Oh, I had a back-up question, all right. I wanted to know what my father thought I was the key to and why.

The guard at the prison searched Hooty’s car. The act initiated a quick bolt of panic and paranoia. It was like a flashing sign reminding me I was crossing the threshold between the free world and the world of the incarcerated. My experience in the mental hospital taught me to fear any kind of lockup. Once there, I was at the mercy of those in charge. I twisted in my seat to stare longingly at the road on which we drove into the prison complex. Hooty parked the car and led me into a building I’d have never found on my own.

There began a test to my moral and legal character. I removed my shoes, turned out my pockets, and allowed a prison official to wand my clothed body and pat me down. I showed my ID to prove who I was, filled out a paper, and waited quietly.

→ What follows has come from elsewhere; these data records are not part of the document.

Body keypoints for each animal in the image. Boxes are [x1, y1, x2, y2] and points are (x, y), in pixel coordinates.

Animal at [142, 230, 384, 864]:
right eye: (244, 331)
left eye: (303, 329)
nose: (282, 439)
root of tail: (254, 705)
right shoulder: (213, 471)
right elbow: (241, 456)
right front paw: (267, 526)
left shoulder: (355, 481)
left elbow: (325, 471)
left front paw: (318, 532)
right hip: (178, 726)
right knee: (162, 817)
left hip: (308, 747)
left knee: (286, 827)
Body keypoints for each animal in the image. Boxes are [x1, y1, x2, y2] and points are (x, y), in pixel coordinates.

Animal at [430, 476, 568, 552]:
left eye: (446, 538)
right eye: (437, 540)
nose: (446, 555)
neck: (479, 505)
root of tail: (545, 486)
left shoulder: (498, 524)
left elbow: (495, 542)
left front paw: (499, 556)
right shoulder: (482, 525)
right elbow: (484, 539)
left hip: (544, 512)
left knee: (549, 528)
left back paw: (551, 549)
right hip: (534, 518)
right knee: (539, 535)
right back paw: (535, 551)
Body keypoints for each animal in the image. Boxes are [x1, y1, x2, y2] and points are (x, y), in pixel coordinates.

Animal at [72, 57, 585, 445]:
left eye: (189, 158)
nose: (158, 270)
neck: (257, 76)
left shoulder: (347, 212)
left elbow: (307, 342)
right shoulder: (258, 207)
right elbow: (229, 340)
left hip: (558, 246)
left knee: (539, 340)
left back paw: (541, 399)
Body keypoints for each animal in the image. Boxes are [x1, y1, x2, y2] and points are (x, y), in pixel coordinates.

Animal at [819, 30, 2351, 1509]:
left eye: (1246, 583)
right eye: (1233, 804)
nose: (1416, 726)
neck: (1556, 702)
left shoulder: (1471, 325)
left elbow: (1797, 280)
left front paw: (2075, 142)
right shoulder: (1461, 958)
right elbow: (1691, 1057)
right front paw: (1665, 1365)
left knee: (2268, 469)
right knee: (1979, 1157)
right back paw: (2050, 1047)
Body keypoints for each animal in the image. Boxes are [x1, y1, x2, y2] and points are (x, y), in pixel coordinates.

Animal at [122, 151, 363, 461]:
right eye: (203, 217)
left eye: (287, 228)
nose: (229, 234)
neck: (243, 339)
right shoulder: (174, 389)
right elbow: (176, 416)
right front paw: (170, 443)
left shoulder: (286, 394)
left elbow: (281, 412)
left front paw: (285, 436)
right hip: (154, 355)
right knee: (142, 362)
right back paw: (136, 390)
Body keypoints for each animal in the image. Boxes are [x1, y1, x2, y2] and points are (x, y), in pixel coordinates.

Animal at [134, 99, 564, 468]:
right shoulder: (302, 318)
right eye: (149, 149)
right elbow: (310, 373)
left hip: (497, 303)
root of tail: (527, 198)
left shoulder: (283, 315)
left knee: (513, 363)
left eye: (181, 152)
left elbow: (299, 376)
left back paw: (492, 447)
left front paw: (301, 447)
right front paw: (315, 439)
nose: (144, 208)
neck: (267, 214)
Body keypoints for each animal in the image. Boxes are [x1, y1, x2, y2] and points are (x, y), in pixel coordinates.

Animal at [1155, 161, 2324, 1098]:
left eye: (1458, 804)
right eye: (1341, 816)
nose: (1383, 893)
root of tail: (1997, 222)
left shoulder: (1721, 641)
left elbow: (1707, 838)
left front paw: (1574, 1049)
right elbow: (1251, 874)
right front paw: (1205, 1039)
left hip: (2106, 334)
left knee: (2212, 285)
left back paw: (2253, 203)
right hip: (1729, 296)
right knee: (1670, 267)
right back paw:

Finally, a female correctional officer led me into a sad room where a row of industrial-style chairs facing a clear window awaited me. Each station had an old school phone through which I assumed I’d talk to my uncle because there was no way we’d be able to hear each other through the thick window. The room was empty except for me. Hooty’s connection to the warden managed to get me in for a visit even though regular visiting days were on the weekend. For a few seconds, I stood still, completely shell shocked. I’d expected an open room with tables, had even planned what I’d do if Uncle Jesse wanted to hug me. People fostered relationships in this room?

The correctional officer directed me to one of the stations. I sat in the chair and stared at the empty space across from me, exposed and spooked by all the official procedures. Visiting an offender in prison was nothing like bailing Chase Fischer out of jail for public intoxication. A hopeless heaviness hung over this place, cold with fear of the unknown and desperation.